Averill was born in LA but came of age in Arlington. When he was 14, he began managing some friends, a group of rappers called the Daytona Boyz. One of the members was Tay-K, the teenager whose song “The Race” topped charts in 2017 while he was on the run from a national manhunt. He’s currently incarcerated in a maximum security prison in Tarrant County facing two capital murder charges.

Tay-K and 10K.Caash are two of the biggest stars at Stomp Down Entertainment, a management company started by Averill and Toby Oniyitan, which also represents Houston’s Maxo Kream. The team is focused on bringing Texas rappers to the forefront of the music industry.

“What’s important for me and for them is Texas hip-hop, we’re really focused on making Texas a mainstay in hip-hop again,” Averill told Forbes last year. (Neither he nor Def Jam reps responded to requests for an interview.)

Photo by Brandon Todd.

Averill has some impressive experience under his belt. He organized 21 Savage’s first Dallas show when he was just 15 years old–but standing in front of me, he seems like a pretty average 18-year-old.

“He’s gonna wanna get them passes,” he says to the JMBLYA rep as he watches 10 chat up a group of young ladies who are lacking proper wristbands.

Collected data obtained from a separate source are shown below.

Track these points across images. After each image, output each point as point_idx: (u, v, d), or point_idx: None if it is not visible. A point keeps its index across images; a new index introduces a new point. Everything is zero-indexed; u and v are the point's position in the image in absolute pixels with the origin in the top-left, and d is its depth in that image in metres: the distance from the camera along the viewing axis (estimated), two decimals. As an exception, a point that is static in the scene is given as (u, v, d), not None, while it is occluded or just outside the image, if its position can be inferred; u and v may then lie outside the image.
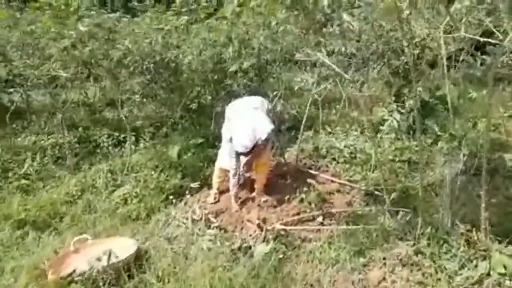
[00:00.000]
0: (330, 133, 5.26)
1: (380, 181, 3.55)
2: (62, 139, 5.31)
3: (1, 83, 5.79)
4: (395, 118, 4.86)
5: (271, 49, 4.91)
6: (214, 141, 5.10)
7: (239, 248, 3.01)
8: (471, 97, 6.11)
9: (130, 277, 2.73)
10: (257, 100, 3.88)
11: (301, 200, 3.61)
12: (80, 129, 6.00)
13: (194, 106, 5.76)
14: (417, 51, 4.94)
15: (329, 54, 4.14)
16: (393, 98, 5.33)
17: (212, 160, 4.38)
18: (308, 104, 4.47)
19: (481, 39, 2.52)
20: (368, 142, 4.74)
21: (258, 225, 3.24)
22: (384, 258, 2.75)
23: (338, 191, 3.89)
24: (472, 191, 3.36)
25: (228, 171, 3.76)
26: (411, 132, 4.91)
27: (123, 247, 2.88)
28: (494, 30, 2.54)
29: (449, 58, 5.47)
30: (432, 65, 5.98)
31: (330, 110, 6.35)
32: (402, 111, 4.99)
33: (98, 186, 4.34)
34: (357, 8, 2.49)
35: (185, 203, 3.85)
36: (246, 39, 4.68)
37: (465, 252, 2.59)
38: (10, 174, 4.65)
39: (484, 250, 2.56)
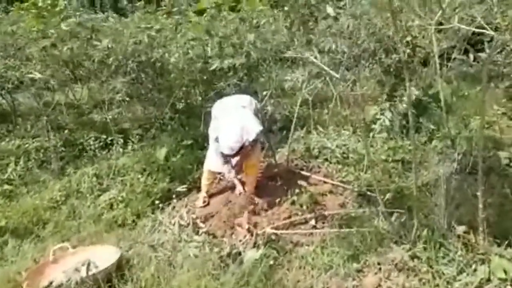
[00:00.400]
0: (322, 133, 5.15)
1: (373, 181, 3.45)
2: (47, 143, 5.15)
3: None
4: (387, 117, 4.76)
5: (260, 47, 4.79)
6: (203, 142, 4.96)
7: (228, 255, 2.88)
8: (464, 95, 6.03)
9: (111, 288, 2.60)
10: (245, 99, 3.76)
11: (293, 203, 3.50)
12: (66, 131, 5.83)
13: (183, 106, 5.63)
14: (409, 49, 4.85)
15: (320, 52, 4.05)
16: (385, 97, 5.24)
17: (201, 162, 4.24)
18: (298, 103, 4.35)
19: (476, 30, 2.42)
20: (361, 141, 4.63)
21: (248, 230, 3.12)
22: (379, 263, 2.64)
23: (331, 192, 3.78)
24: (467, 191, 3.25)
25: (217, 173, 3.63)
26: (404, 131, 4.82)
27: (104, 255, 2.74)
28: (486, 26, 2.45)
29: (441, 56, 5.40)
30: (425, 63, 5.92)
31: (322, 109, 6.24)
32: (395, 109, 4.90)
33: (83, 191, 4.19)
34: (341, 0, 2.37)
35: (173, 208, 3.71)
36: (227, 35, 4.54)
37: (463, 256, 2.49)
38: (-8, 179, 4.47)
39: (483, 254, 2.46)
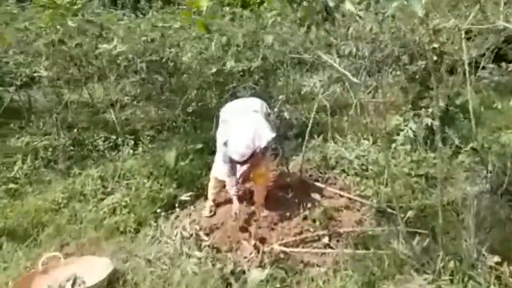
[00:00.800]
0: (339, 141, 4.86)
1: (394, 197, 3.15)
2: (57, 141, 5.04)
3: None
4: (411, 128, 4.43)
5: (278, 50, 4.57)
6: (213, 146, 4.76)
7: (232, 272, 2.65)
8: (495, 106, 5.65)
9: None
10: (257, 103, 3.52)
11: (305, 217, 3.26)
12: (75, 130, 5.70)
13: (196, 108, 5.43)
14: (435, 55, 4.54)
15: (340, 56, 3.79)
16: (410, 106, 4.91)
17: (210, 168, 4.03)
18: (314, 109, 4.09)
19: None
20: (381, 153, 4.32)
21: (255, 246, 2.88)
22: (397, 294, 2.36)
23: (347, 207, 3.51)
24: (500, 214, 2.93)
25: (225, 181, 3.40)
26: (428, 142, 4.48)
27: (97, 268, 2.54)
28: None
29: (469, 64, 5.07)
30: (451, 70, 5.57)
31: (341, 116, 5.94)
32: (419, 120, 4.57)
33: (87, 194, 4.04)
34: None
35: (177, 217, 3.50)
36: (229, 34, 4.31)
37: (496, 292, 2.19)
38: (-2, 177, 4.37)
39: (519, 290, 2.16)
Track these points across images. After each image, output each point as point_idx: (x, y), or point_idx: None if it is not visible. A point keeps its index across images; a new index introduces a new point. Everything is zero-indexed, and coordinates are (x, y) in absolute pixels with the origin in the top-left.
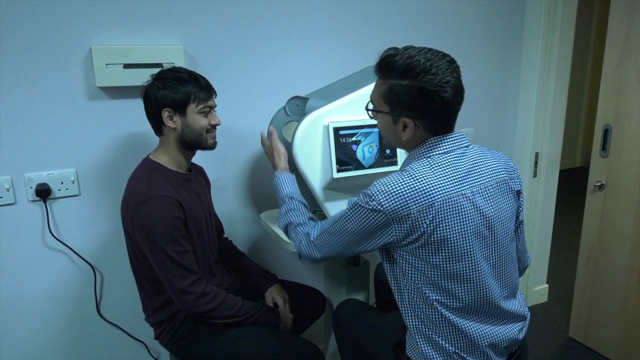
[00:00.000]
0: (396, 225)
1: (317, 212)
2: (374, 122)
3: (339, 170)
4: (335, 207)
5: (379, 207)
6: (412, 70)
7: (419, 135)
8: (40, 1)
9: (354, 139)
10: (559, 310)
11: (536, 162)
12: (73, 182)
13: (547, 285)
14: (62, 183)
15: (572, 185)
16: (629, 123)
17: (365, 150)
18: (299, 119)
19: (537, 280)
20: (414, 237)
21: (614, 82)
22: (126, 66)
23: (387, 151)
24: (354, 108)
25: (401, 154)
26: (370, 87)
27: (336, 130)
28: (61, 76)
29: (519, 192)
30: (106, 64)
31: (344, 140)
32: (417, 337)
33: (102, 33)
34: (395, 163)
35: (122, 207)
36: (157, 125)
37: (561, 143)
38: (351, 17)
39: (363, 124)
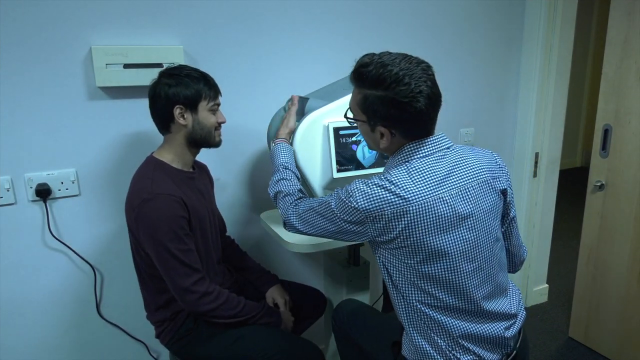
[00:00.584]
0: (370, 224)
1: None
2: None
3: (339, 170)
4: None
5: (355, 204)
6: (384, 81)
7: (396, 142)
8: (41, 1)
9: (354, 139)
10: (559, 310)
11: (536, 162)
12: (73, 182)
13: (547, 285)
14: (62, 183)
15: (572, 185)
16: (629, 123)
17: (365, 150)
18: (299, 119)
19: (537, 280)
20: (388, 237)
21: (614, 82)
22: (126, 66)
23: None
24: None
25: None
26: None
27: (336, 130)
28: (61, 76)
29: (504, 191)
30: (106, 64)
31: (344, 140)
32: (412, 333)
33: (102, 33)
34: None
35: (126, 206)
36: (166, 122)
37: (561, 143)
38: (352, 17)
39: None
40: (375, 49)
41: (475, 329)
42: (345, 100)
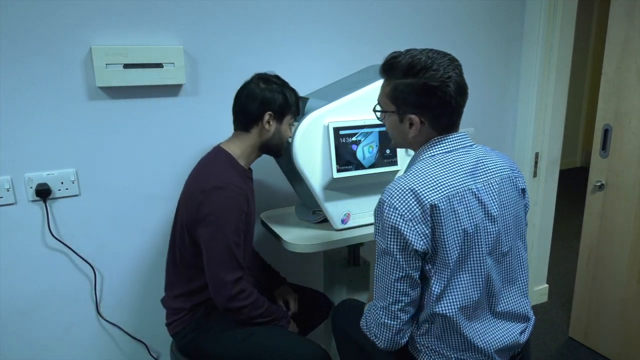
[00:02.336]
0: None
1: (317, 212)
2: (374, 122)
3: (339, 170)
4: (335, 207)
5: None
6: (414, 68)
7: (425, 132)
8: (41, 1)
9: (354, 139)
10: (559, 310)
11: (536, 162)
12: (73, 182)
13: (547, 285)
14: (62, 183)
15: (572, 185)
16: (629, 123)
17: (365, 150)
18: (299, 119)
19: (537, 280)
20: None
21: (614, 82)
22: (126, 66)
23: (387, 151)
24: (354, 108)
25: (401, 154)
26: (370, 87)
27: (336, 130)
28: (61, 76)
29: (523, 190)
30: (106, 64)
31: (344, 140)
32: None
33: (102, 33)
34: (395, 163)
35: (191, 188)
36: (250, 123)
37: (561, 143)
38: (351, 17)
39: (363, 124)
40: (375, 48)
41: (493, 333)
42: (346, 100)
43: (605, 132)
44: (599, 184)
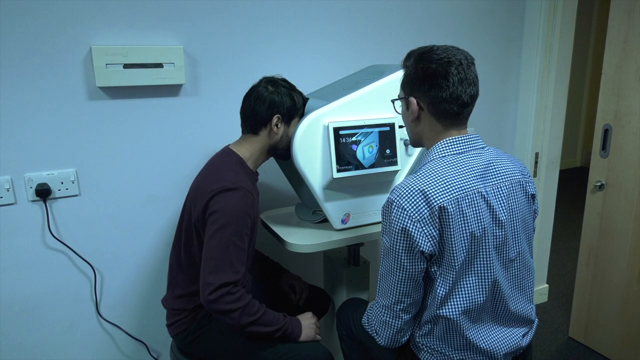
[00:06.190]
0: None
1: (317, 212)
2: (374, 122)
3: (339, 170)
4: (335, 207)
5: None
6: (425, 54)
7: (427, 121)
8: (41, 1)
9: (354, 139)
10: (559, 310)
11: (536, 162)
12: (73, 182)
13: (547, 285)
14: (62, 183)
15: (572, 185)
16: (629, 123)
17: (365, 150)
18: (299, 119)
19: (537, 280)
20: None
21: (614, 82)
22: (126, 66)
23: (387, 151)
24: (354, 108)
25: (401, 154)
26: (370, 87)
27: (336, 130)
28: (61, 76)
29: (533, 196)
30: (106, 64)
31: (344, 140)
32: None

10 finishes taking selfies with fans and we walk back to one of the velvet couches. I’ve been told that he’s not a big talker, and that becomes immediately clear. He’s endearing, though, radiating the giddiness of a teenager and the jadedness of a rising star. When I ask what he listens to he says “Myself, and my friends” with a sly smirk.

He’s reluctant to give any kind of actual answers about what he’s working on, though he says there are plenty of new dances coming. He gives one juicy detail about his upcoming, 25-track album.  

“I’m gonna keep it a secret,” he says. “The biggest artist on there, I will say, is Pusha T.”

I ask him what it’s like to suddenly have fans coming up to him in his hometown, and his veneer fades for half a second.

“It’s crazy because I actually had my own set and everybody came for me. It’s crazy,” he says, breaking into a smile and shaking his head with disbelief.

When I ask how he got in with Def Jam, the walls come back up.

“I just make good music,” he says without missing a beat. “I had, like, 10 offer deals.”